= PROVIDED TEXT =

"""

Member of Legislative Council of Hong Kong
- In office 1 October 1991 – December 1994
- Succeeded by: Lee Cheuk-yan
- In office 1 October 1995 – 30 June 1997
- Preceded by: Lee Cheuk-yan
- Succeeded by: Replaced by Provisional Legislative Council
- In office 1 July 1998 – 30 September 2008
- Preceded by: New legislature
- Succeeded by: Raymond Wong Yuk-man

Personal details
- Born: September 12, 1944 (age 81) Guangzhou, Guangdong
- Party: Hong Kong Confederation of Trade Unions (1990–2004) Democratic Party (1994–2000) United Democrats of Hong Kong (1990–1994)

= Lau Chin-shek =

Lau Chin-shek (born 12 September 1944) was the President of the Hong Kong Confederation of Trade Unions and a member of the Legislative Council from 1991 to 2008.

==Background==
Lau was born in Guangzhou, Guangdong with family root in Shunde, Guangdong. He smuggled from Guangzhou to Hong Kong in 1960. Since the 1980s, he has been a labour activist, working to help factory workers in Sham Shui Po and Cheung Sha Wan, where working conditions were poor.

During the Tiananmen Square protests of 1989, Lau and other pro-democracy activists expressed sympathy and support to the student demonstrators who had gathered at Tiananmen Square. He and others also founded the Hong Kong Alliance in Support of Patriotic Democratic Movements of China, which organises the anniversary commemoration of the 1989 protests.

In 1990, Lau and other labour activists, including Lee Cheuk-yan, established the 160,000-strong Hong Kong Confederation of Trade Unions. He was also vice-chairman of the Hong Kong Christian Industrial Committee.

Lau first ran in the Hong Kong legislative elections in 1991 and was elected. Being re-elected four times, Lau sat in the Legislative Council continuously from 1991 to 2008, except he resigned in 1994 but elected again in 1995, a brief period during 1997 and 1998 when the sovereignty of Hong Kong was transferred to the People's Republic of China, and the Legislative Council temporarily became a Provisional Legislative Council which was filled with people indirectly hand picked by Beijing.

"""

= WHAT THE TASK REQUIRES =
Write out the stretch of the Lau Chin-shek article from "Lau first ran" through "picked by Beijing.", word for word.

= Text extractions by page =
"""

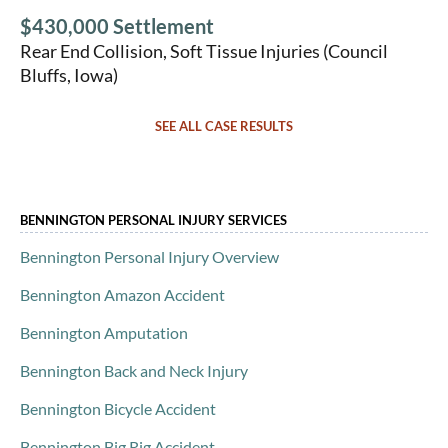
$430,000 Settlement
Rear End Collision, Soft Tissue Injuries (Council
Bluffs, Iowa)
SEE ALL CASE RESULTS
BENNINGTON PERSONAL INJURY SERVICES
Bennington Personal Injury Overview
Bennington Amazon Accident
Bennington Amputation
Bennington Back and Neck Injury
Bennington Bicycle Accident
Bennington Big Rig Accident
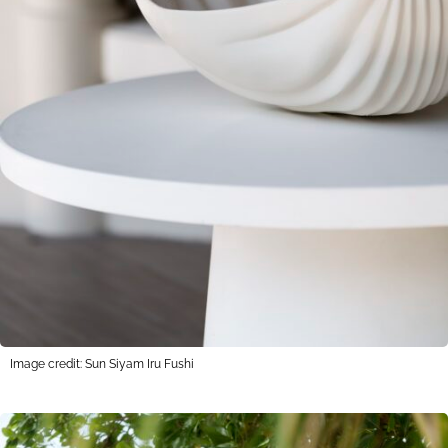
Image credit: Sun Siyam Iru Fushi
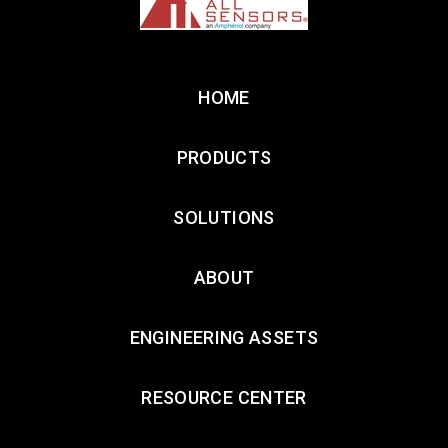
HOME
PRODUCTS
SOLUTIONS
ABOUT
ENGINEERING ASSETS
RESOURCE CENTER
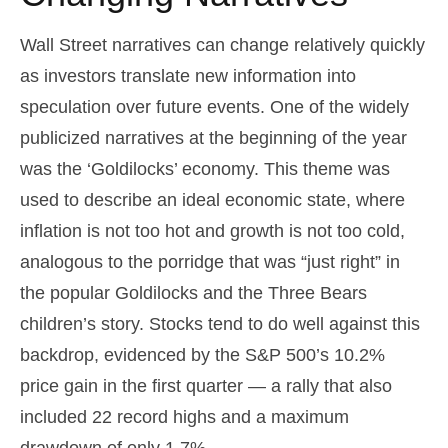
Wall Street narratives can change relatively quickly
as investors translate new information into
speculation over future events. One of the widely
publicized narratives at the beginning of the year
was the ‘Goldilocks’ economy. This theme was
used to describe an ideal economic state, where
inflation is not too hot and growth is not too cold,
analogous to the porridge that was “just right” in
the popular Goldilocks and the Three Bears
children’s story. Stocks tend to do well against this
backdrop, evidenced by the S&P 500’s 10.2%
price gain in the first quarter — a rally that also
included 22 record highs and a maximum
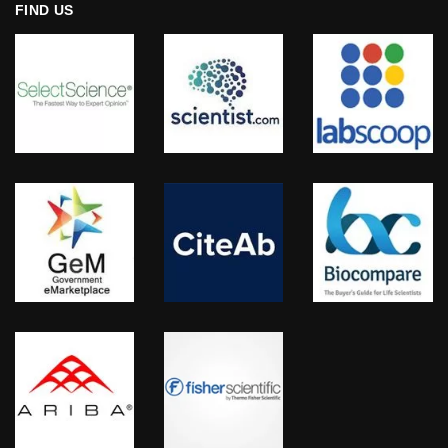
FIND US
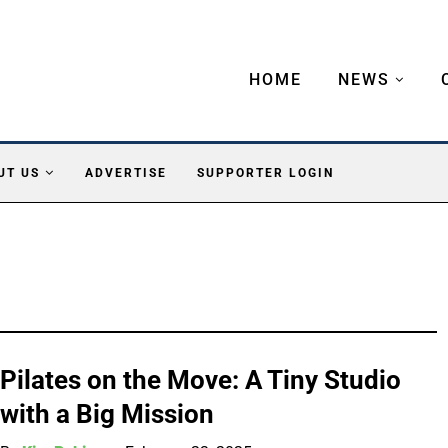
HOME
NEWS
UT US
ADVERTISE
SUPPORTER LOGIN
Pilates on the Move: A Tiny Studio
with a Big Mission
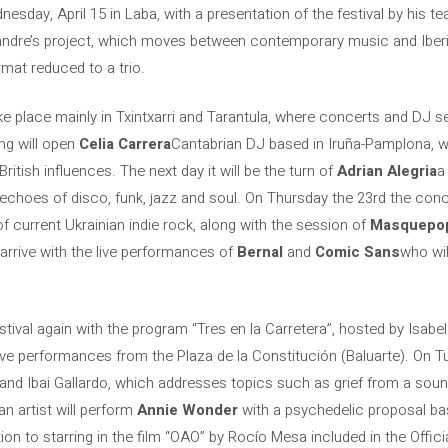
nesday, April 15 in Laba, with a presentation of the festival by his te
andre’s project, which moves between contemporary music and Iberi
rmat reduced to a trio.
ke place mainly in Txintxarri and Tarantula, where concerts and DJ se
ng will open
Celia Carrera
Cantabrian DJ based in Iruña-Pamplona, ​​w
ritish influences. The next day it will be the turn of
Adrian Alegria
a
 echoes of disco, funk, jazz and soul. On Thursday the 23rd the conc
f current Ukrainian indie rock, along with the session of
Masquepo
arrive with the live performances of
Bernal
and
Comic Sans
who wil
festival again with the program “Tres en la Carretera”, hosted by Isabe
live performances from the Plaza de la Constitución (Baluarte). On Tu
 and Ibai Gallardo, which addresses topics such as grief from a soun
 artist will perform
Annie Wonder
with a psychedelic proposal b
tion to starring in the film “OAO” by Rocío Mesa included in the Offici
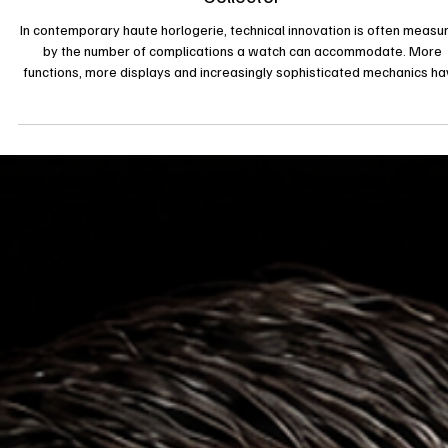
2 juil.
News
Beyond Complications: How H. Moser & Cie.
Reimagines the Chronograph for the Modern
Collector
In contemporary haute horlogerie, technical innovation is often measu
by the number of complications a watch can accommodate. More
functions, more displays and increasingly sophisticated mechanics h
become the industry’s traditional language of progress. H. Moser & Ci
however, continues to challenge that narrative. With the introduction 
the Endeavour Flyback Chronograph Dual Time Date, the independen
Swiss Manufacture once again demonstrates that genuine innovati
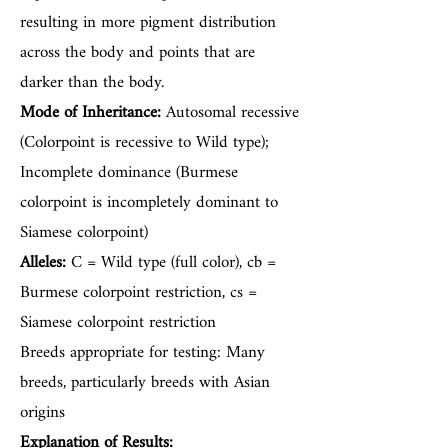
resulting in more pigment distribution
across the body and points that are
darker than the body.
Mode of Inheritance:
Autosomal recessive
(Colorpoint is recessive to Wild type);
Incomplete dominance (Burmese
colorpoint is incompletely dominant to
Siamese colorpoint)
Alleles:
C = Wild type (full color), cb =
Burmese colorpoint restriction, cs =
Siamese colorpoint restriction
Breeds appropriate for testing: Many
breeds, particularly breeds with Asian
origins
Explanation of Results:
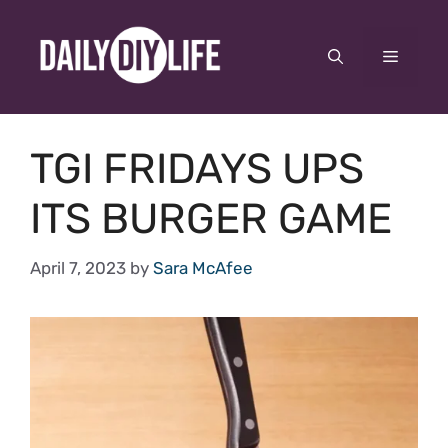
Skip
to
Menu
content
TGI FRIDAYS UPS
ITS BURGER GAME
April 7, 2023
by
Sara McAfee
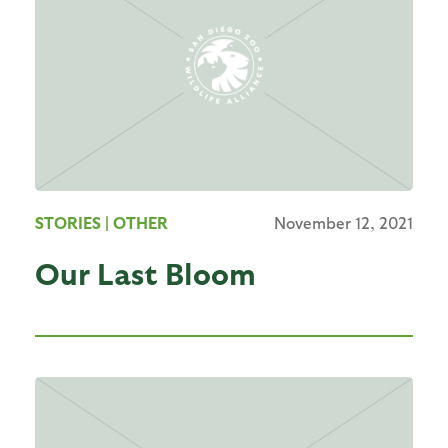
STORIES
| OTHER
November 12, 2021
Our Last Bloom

"""

= EXERCISE ANSWER =
Lau first ran in the Hong Kong legislative elections in 1991 and was elected. Being re-elected four times, Lau sat in the Legislative Council continuously from 1991 to 2008, except he resigned in 1994 but elected again in 1995, a brief period during 1997 and 1998 when the sovereignty of Hong Kong was transferred to the People's Republic of China, and the Legislative Council temporarily became a Provisional Legislative Council which was filled with people indirectly hand picked by Beijing.